Saturday, June 30, 2012

My appointment for a mammogram

I get my annual mammogram in late June or early July, so I called the radiology folks at the medical center to make an appointment. Naturally, I did not get a human being, although my call was very important to them. But I listened carefully, as their options had changed, and dutifully did all that the voice of the little dolly said. That was Monday.

By Thursday I hadn't received a call, so before I took myself to breakfast and then to work, I went in person to the medical center.

Registration person: May I help you? 

Me: Yes. I need to make an appointment for a mammogram.

Registration person: You need an appointment?

Me: Yes. For a mammogram.

Registration person: You need an appointment for a mammogram?

Me: Yes. A mammogram. An appointment.

Registration person: Ohhhhh! An appointment! Go down there a little ways. Sort of around the corner. There's a little room by the pharmacy. You know where the pharmacy is? It's down there a little ways. Sort of around the corner. Go in the little room by the pharmacy.

So I went down there a little ways, sort of around the corner, to the little room by the pharmacy. The dolly-in-charge was on the phone with a patient and motioned me to have a seat. No! Not that chair! The other one. I parked it.

 She returned to her call. She was very thorough, asking the patient whether he had had any surgeries, had any implants such as metal stents, joints, or shrapnel [!!], and what medications he was on. "How do you spell the name of that drug?" Lengthy pause. "Well, if I don't get it right, I'll just write something else." [!!!!!]

I waited for a long time inhaling the fumes from her perfume marinade and listening to her interrogation of the patient. Eventually another dolly came in, uttered no greeting, made no eye contact, and disappeared behind a second partition. I could hear her tapping on the keyboard in her cubicle. After a while she peered around the corner and asked, "Have you been helped?"

"Not yet," I said.

"Do you need to make an appointment?" she asked.
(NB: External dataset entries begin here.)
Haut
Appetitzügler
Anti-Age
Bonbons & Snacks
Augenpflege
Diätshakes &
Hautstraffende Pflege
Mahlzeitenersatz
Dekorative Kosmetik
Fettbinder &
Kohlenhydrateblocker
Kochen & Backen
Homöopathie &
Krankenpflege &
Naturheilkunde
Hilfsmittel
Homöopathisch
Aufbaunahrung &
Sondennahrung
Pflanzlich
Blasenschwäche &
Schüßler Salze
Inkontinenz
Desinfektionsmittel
I thought, "Unless I miss my guess, the sign reading 'Registration' outside the door indicates that anyone in this room would indeed need to make an appointment. However, that is not the case with me. I just enjoy sitting in hospital waiting rooms to catch up on my Good Housekeepings from 2004. Continue with your tapping, my good woman." But I said yes, and presented her with my insurance card and doctor's orders, which documents she was obviously familiar with, much to my surprise.

I was out of there and at my regular table at Ruby's only 30 minutes from when I started.

Wednesday, June 20, 2012

The Shoe Family

Here is the Shoe Family. Shoe is checking her phone for messages from her clients. She is one busy Gaucho!
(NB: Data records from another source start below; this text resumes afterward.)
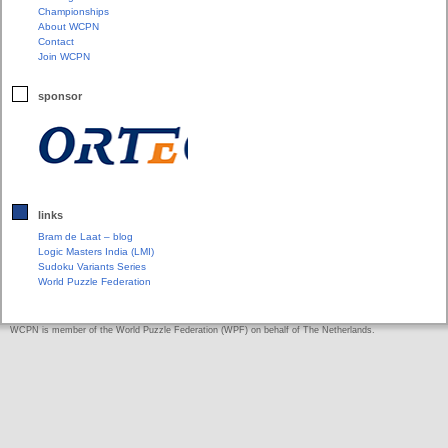
Championships
About WCPN
Contact
Join WCPN
sponsor
links
Bram de Laat – blog
Logic Masters India (LMI)
Sudoku Variants Series
World Puzzle Federation
WCPN is member of the World Puzzle Federation (WPF) on behalf of The Netherlands.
And here are Kevin and Emily. What a handsome and charming couple. They crack me up.

Where's Annette? She's at work or sleeping after a late night at work. So I'll just pop in her own photos of Annette entertaining herself while stuck in traffic.

Monday, June 18, 2012

Inflation and where we sat

When Cousin Rick and I went to the Dodgers game in 1964, we sat in Section 151 (marked with the black arrow on the stadium map below). Tickets then were $3.50, which, according to an inflation calculator, has the same buying power as $25.95 today. When we went to the game last week, we sat in section 126 (marked with the orange arrow). The tickets cost $65.00 instead of $25.95, because you have to pay Albert Pujols' $12 million salary somehow.

The experience both times, however, was priceless!

Tickets: 48 years apart
Where we sat



Sunday, June 17, 2012

Take me out to the ballgame at Dodger Stadium

The first live Major League Baseball game I ever attended was June 8, 1964, with cousin Rick, who taught me how to keep score, and Uncle Dave and Dad, who chain smoked and talked. Sandy Koufax and Maury Wills faced the Reds and Frank Robinson and won 2-1. And the second game at Dodger Stadium came 48 years later, thanks to Shoe and the Shoe Family. We saw a game in the "Freeway Series" between the Dodgers and the Angels, which the Dodgers won 5-2.
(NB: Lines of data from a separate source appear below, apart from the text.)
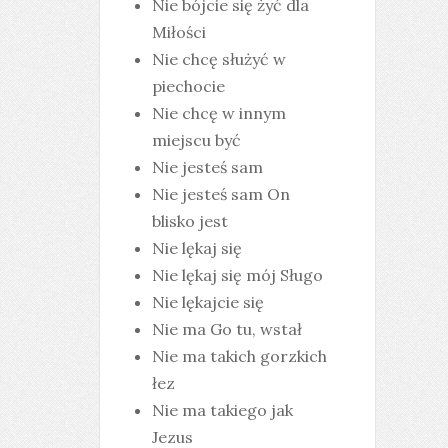
Nie bójcie się żyć dla
Miłości
Nie chcę służyć w
piechocie
Nie chcę w innym
miejscu być
Nie jesteś sam
Nie jesteś sam On
blisko jest
Nie lękaj się
Nie lękaj się mój Sługo
Nie lękajcie się
Nie ma Go tu, wstał
Nie ma takich gorzkich
łez
Nie ma takiego jak
Jezus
It was a hoot to see Albert Pujols, Andre Ethier, Bobby Abreu, Torii Hunter, and Mike Scioscia in the flesh. It was Mike Scioscia bobblehead night. (I saw him with the Albuquerqe Dukes back in the day, along with Davey Lopes, Ron Cey, Steve Garvey, and Tommy Lasorda, among many others.)

Getting the honor of throwing out the first pitch was Ret. Army Col. Bea Cohen, 102, California's oldest living woman veteran. She threw a wicked slider.


A true Orioles fan, I was the only one who sang, "O's!" during the National Anthem.

Right fielder Torii Hunter batted second.

Albert Pujols was in the three spot.

Andre Ethier agreed to a five-year contract extension earlier that afternoon. He went two for four with one run scored and a run batted in.

Traffic in LA is scary for me. The parking lot at the stadium was a Boschian anthill as we were coming into and going out of the parking lot. Fortunately, Shoe is a fearless driver, while I, who regard a brief wait behind two cars in Los Alamos as a traffic jam, thought about crouching on the floor and getting all Catholic again by doing laps around a rosary.